— Ejercicio —
Reproduce sin cambios el fragmento del texto sobre el cine que se abre con las palabras "Yo no estoy" y se cierra con "filme se eleve.".

— Texto para analizar —
◆ ◆ ◆ ◆ ◆ ◆ ◆
Yo no estoy de acuerdo en este punto con Walter Murch. Las otras artes (que hacen cine) también pueden ser abstractas y no ligadas al mundo real: la fotografía sin ir más lejos, pues jamás vemos un filme con los colores y tonos con los que vemos la vida real. Hay abstracción en la fotografía, la hay naturalmente en la música, pero absolutamente también en el sonido cuando es manipulado, en el montaje... y ante todo y sobre todo en la interpretación actoral, el mayor de los engaños de los que se alimenta el cine. Todo ello, conjugado y armonizado es lo que hace que el filme se eleve.
Tampoco comparto su visión sobre la escena que destaca de The Godfather, Part II (74): cuando aparece la música que es la de el Padrino, el tema principal que representa un cargo y el poder que conlleva, más que interpretar y metabolizar la emoción que transmite (que también) lo que hace es mostrar en conjunción con la actitud del poseedor de esa música (Michael Corleone) su poder y la serenidad o indiferencia con el que ejecuta ese poder.
◆ ◆ ◆ ◆ ◆ ◆ ◆
— Extractos de datos —
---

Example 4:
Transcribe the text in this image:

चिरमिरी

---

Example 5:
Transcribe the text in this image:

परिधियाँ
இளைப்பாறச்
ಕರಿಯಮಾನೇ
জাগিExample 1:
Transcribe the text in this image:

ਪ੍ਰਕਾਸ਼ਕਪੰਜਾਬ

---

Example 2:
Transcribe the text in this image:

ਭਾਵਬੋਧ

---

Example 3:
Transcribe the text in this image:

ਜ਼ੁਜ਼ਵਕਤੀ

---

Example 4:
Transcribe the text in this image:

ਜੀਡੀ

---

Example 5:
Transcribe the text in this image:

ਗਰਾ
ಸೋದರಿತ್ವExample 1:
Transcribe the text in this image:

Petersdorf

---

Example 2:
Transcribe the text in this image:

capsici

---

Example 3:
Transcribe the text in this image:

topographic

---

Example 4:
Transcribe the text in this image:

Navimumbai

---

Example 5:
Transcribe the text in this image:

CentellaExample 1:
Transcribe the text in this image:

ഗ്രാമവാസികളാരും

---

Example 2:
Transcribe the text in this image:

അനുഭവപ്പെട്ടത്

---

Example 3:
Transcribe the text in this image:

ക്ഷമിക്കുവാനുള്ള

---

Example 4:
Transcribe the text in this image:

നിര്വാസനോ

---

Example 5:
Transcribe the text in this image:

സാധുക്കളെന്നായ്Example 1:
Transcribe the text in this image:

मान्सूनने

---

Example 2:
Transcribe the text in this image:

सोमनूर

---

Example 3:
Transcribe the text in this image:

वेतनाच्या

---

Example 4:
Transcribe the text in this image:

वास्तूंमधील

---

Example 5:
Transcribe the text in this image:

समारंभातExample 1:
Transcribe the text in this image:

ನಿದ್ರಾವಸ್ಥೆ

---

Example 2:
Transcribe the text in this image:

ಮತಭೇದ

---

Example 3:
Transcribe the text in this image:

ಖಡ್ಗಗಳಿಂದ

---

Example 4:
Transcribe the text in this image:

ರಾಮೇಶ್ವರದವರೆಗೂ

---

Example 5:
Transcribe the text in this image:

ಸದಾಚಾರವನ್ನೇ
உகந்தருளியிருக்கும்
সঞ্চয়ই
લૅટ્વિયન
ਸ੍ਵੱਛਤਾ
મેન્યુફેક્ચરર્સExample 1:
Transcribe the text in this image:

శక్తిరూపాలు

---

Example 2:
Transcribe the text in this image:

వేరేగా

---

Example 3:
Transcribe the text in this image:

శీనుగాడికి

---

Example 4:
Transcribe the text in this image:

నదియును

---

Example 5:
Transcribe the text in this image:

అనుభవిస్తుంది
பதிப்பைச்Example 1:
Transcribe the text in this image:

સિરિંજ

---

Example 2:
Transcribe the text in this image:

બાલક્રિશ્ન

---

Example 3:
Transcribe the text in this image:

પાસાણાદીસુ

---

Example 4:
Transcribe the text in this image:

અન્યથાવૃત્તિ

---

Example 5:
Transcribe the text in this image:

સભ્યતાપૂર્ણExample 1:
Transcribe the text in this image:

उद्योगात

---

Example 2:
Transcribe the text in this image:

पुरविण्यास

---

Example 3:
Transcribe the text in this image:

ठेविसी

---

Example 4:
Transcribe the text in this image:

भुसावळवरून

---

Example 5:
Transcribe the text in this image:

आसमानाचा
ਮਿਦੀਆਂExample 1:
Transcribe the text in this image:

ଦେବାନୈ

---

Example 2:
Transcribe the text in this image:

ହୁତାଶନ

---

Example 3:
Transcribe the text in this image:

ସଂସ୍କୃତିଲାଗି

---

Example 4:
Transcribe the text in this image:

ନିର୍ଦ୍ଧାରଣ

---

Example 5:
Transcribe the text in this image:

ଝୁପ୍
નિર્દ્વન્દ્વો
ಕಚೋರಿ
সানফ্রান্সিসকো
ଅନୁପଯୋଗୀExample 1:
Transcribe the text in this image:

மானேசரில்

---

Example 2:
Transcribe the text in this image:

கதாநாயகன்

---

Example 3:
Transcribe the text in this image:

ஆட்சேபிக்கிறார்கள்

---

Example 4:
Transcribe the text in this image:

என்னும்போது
◆ ◆ ◆ ◆ ◆ ◆ ◆
— Respuesta al ejercicio —
Yo no estoy de acuerdo en este punto con Walter Murch. Las otras artes (que hacen cine) también pueden ser abstractas y no ligadas al mundo real: la fotografía sin ir más lejos, pues jamás vemos un filme con los colores y tonos con los que vemos la vida real. Hay abstracción en la fotografía, la hay naturalmente en la música, pero absolutamente también en el sonido cuando es manipulado, en el montaje... y ante todo y sobre todo en la interpretación actoral, el mayor de los engaños de los que se alimenta el cine. Todo ello, conjugado y armonizado es lo que hace que el filme se eleve.